• **SHORT EXERCISE A**: In the rebuttal, what does the referee say the Lasso objective uses as the sole basis for selecting assets?
• **SHORT EXERCISE B**: Rewrite the rebuttal between "read point-by-point responses" and "near-optimal MV performance.", inclusive, replacing "Lasso" with "ridge".

• **SELECTION**:

▼▼▼

Simulated Author's Rebuttal

2 responses · 0 unresolved

We thank the referee for the constructive and detailed report. The comments correctly identify that our screening step is mean-focused and that the theoretical bounds require care with post-selection effects. We address each point below and will revise the manuscript accordingly.

read point-by-point responses

Referee: [§2] §2 (screening step): The Lasso objective min_β ||1 − Rβ||₂² + λ||β||₁ selects assets solely according to their contribution to matching a target mean vector. Because the subsequent mean-variance problem depends on both the mean vector and the full covariance matrix, the selected support need not contain the assets that are most valuable for the efficient frontier. When covariances are dense or the MV-optimal weights are not sparse in the mean-weighted sense, the post-screening MV estimator can inherit both an incomplete feasible set and selection bias. The paper should supply a concrete bound or counter-example clarifying when the mean-only screening still yields near-optimal MV performance.

▲▲▲

• **MATERIAL PROVIDED**:
▼▼▼

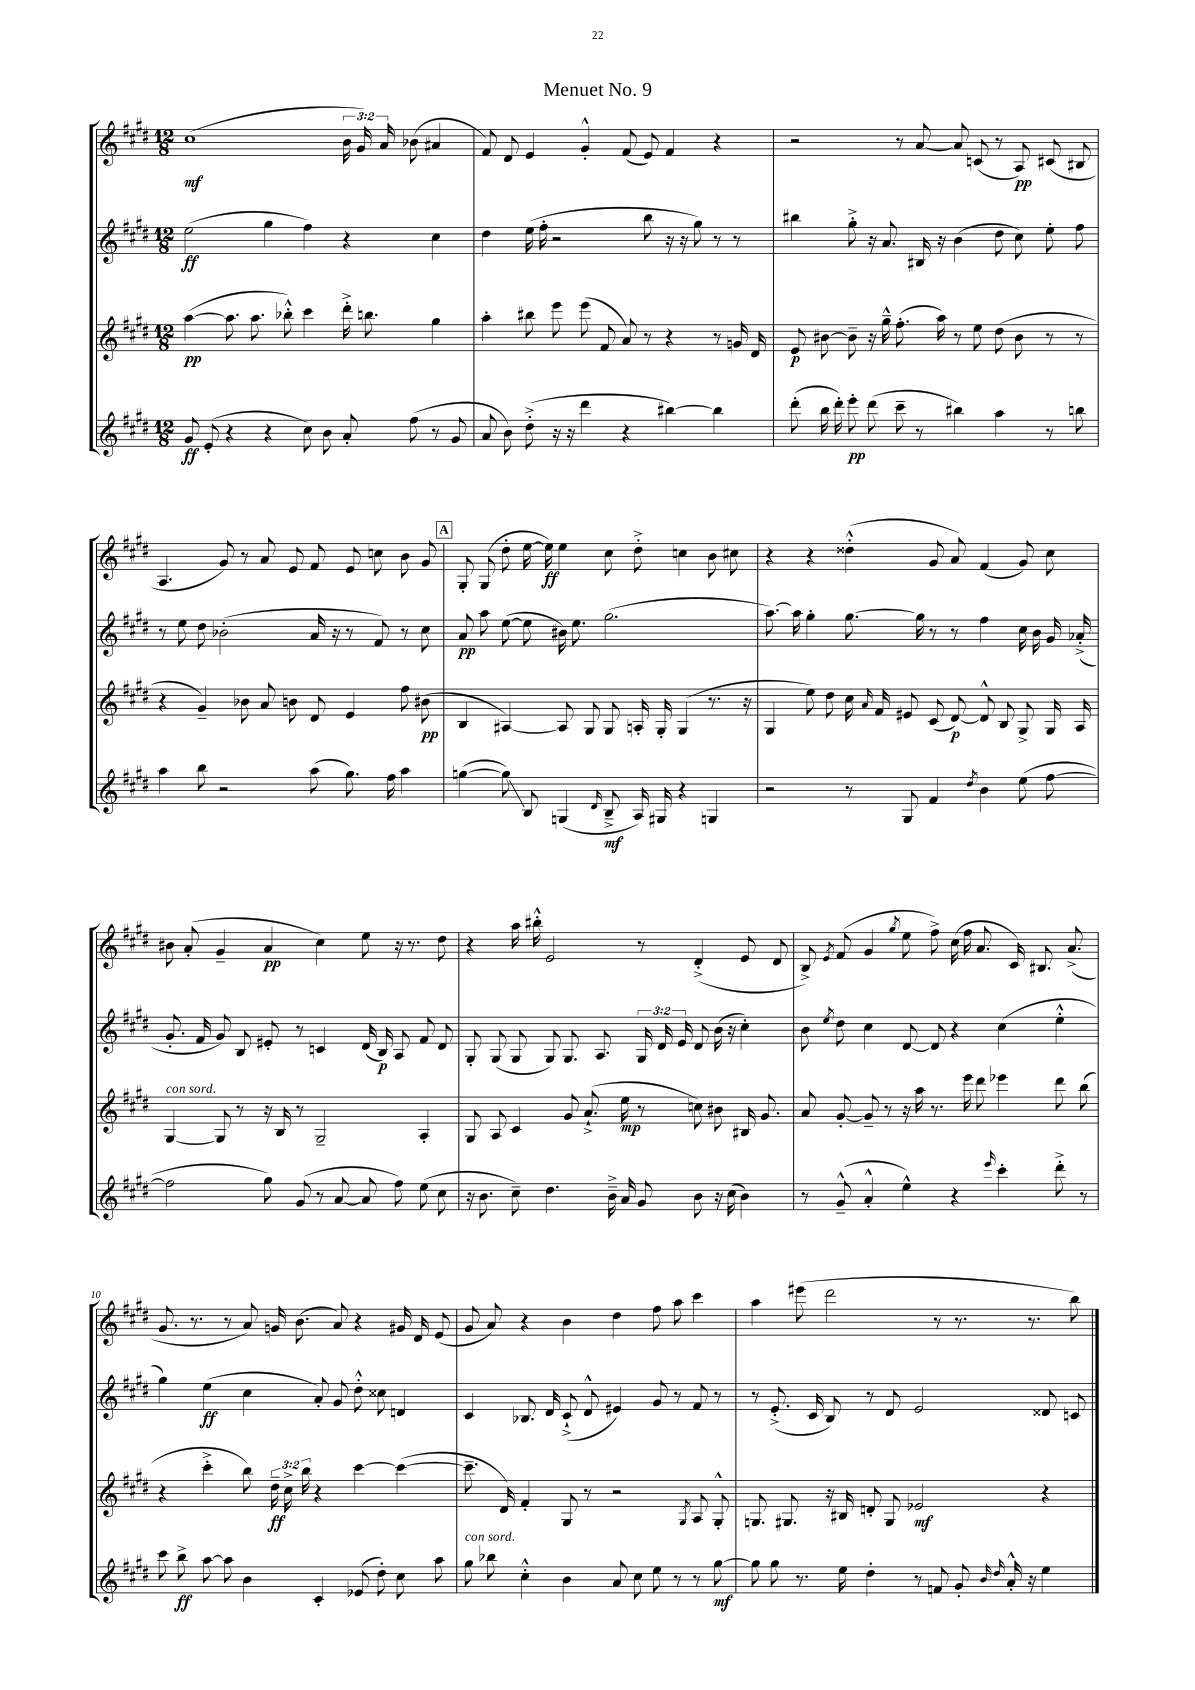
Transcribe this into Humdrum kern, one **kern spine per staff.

▲▲▲

• **WRITTEN SOLUTION A**: Each asset's contribution to matching a target mean vector.

• **WRITTEN SOLUTION B**:
read point-by-point responses

Referee: [§2] §2 (screening step): The ridge objective min_β ||1 − Rβ||₂² + λ||β||₁ selects assets solely according to their contribution to matching a target mean vector. Because the subsequent mean-variance problem depends on both the mean vector and the full covariance matrix, the selected support need not contain the assets that are most valuable for the efficient frontier. When covariances are dense or the MV-optimal weights are not sparse in the mean-weighted sense, the post-screening MV estimator can inherit both an incomplete feasible set and selection bias. The paper should supply a concrete bound or counter-example clarifying when the mean-only screening still yields near-optimal MV performance.